:: Source passage ::
/---
Tim Handwerker

Personal information
- Full name: Tim-Henry Handwerker
- Date of birth: 19 May 1998 (age 27)
- Place of birth: Bergisch Gladbach, Germany
- Height: 1.82 m (6 ft 0 in)
- Position: Left-back

Team information
- Current team: Arminia Bielefeld
- Number: 29

Youth career
- 0000–2007: Bergisch Gladbach
- 2007–2017: Bayer Leverkusen

Senior career*
- Years: Team / Apps / (Gls)
- 2017: 1. FC Köln II / 15 / (1)
- 2017–2019: 1. FC Köln / 11 / (0)
- 2018–2019: → Groningen (loan) / 31 / (0)
- 2019–2025: 1. FC Nürnberg / 115 / (5)
- 2023–2025: 1. FC Nürnberg II / 1 / (0)
- 2024: → Utrecht (loan) / 2 / (0)
- 2025: SSV Jahn Regensburg / 15 / (0)
- 2025–: Arminia Bielefeld / 23 / (4)

International career^{‡}
- 2016–2017: Germany U19 / 2 / (0)
- 2019–2020: Germany U21 / 7 / (0)

= Tim Handwerker =

German footballer

Tim-Henry Handwerker (born 19 May 1998) is a German professional footballer who plays as a left-back for club Arminia Bielefeld.

==Career==
Handwerker joined 1. FC Nürnberg in July 2019 from 1. FC Köln, having spent a season on loan at FC Groningen.

In January 2024, Handwerker joined Utrecht on loan for the remainder of the season, the deal including an option for the Eredivisie club to buy.

In January 2025, he moved to SSV Jahn Regensburg.
\---
:: The data ::
/---
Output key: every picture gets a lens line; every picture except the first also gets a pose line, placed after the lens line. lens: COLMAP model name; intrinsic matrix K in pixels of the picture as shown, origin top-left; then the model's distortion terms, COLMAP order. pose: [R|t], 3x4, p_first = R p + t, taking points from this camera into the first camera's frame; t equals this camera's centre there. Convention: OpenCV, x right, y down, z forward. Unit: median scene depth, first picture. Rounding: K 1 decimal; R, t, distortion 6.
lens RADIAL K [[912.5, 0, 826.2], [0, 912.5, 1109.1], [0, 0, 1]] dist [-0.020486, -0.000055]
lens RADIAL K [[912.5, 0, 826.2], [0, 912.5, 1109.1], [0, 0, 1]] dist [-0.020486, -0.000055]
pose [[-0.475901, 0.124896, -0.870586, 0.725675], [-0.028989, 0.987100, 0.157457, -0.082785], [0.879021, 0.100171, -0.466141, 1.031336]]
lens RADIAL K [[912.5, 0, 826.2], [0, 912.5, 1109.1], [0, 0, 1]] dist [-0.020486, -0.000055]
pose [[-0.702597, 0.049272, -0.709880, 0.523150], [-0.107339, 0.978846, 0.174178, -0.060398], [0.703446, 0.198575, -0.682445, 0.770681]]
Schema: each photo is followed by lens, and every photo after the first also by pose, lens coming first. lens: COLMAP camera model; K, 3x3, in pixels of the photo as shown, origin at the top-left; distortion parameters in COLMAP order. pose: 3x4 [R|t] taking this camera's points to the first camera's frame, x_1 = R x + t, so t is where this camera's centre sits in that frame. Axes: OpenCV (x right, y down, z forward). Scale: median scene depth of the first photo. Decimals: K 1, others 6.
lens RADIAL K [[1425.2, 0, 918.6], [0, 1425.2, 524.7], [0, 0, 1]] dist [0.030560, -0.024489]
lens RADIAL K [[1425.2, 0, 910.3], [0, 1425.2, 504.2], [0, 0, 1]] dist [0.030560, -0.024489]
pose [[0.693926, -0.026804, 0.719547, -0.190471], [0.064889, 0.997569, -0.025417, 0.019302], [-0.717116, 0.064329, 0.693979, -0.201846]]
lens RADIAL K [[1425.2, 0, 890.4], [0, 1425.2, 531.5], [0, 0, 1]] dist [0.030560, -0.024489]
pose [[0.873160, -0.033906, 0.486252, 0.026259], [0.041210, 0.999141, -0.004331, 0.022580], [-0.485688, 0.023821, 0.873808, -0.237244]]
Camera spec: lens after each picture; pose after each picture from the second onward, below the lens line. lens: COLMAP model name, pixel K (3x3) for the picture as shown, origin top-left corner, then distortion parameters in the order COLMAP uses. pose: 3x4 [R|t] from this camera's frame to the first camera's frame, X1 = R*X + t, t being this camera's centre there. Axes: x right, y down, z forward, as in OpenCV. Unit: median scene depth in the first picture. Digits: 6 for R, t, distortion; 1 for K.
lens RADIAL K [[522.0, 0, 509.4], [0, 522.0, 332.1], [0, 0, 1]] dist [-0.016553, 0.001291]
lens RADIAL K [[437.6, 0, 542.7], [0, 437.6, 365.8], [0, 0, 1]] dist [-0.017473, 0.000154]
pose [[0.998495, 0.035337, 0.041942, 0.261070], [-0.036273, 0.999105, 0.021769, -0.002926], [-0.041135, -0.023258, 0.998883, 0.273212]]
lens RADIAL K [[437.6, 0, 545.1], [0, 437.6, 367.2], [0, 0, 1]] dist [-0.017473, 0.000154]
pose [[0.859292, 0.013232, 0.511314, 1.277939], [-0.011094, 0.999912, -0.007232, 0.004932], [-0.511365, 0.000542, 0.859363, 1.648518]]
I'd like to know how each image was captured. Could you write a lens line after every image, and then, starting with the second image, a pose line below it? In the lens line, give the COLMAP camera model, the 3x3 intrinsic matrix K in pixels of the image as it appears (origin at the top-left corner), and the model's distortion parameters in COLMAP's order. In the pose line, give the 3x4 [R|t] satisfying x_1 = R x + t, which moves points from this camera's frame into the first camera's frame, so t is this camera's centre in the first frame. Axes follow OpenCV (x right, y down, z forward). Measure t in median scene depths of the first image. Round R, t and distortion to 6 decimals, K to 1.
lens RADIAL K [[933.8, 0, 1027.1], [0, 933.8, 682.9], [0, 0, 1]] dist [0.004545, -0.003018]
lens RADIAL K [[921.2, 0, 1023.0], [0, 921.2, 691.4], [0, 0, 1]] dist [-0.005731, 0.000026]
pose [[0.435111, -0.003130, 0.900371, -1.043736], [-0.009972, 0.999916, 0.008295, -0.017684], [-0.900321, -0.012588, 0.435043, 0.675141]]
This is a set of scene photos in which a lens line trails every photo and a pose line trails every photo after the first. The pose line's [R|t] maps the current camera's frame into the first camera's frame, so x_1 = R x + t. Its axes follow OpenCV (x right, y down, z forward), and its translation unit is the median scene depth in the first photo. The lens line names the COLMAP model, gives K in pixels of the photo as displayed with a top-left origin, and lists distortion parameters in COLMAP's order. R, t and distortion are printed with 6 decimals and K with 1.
\---
:: Description of the task ::
Restate word for word the part of the Tim Handwerker profile starting at "- 2023–2025: 1." and ending at "U19 / 2 / (0)".

:: Task answer ::
- 2023–2025: 1. FC Nürnberg II / 1 / (0)
- 2024: → Utrecht (loan) / 2 / (0)
- 2025: SSV Jahn Regensburg / 15 / (0)
- 2025–: Arminia Bielefeld / 23 / (4)

International career^{‡}
- 2016–2017: Germany U19 / 2 / (0)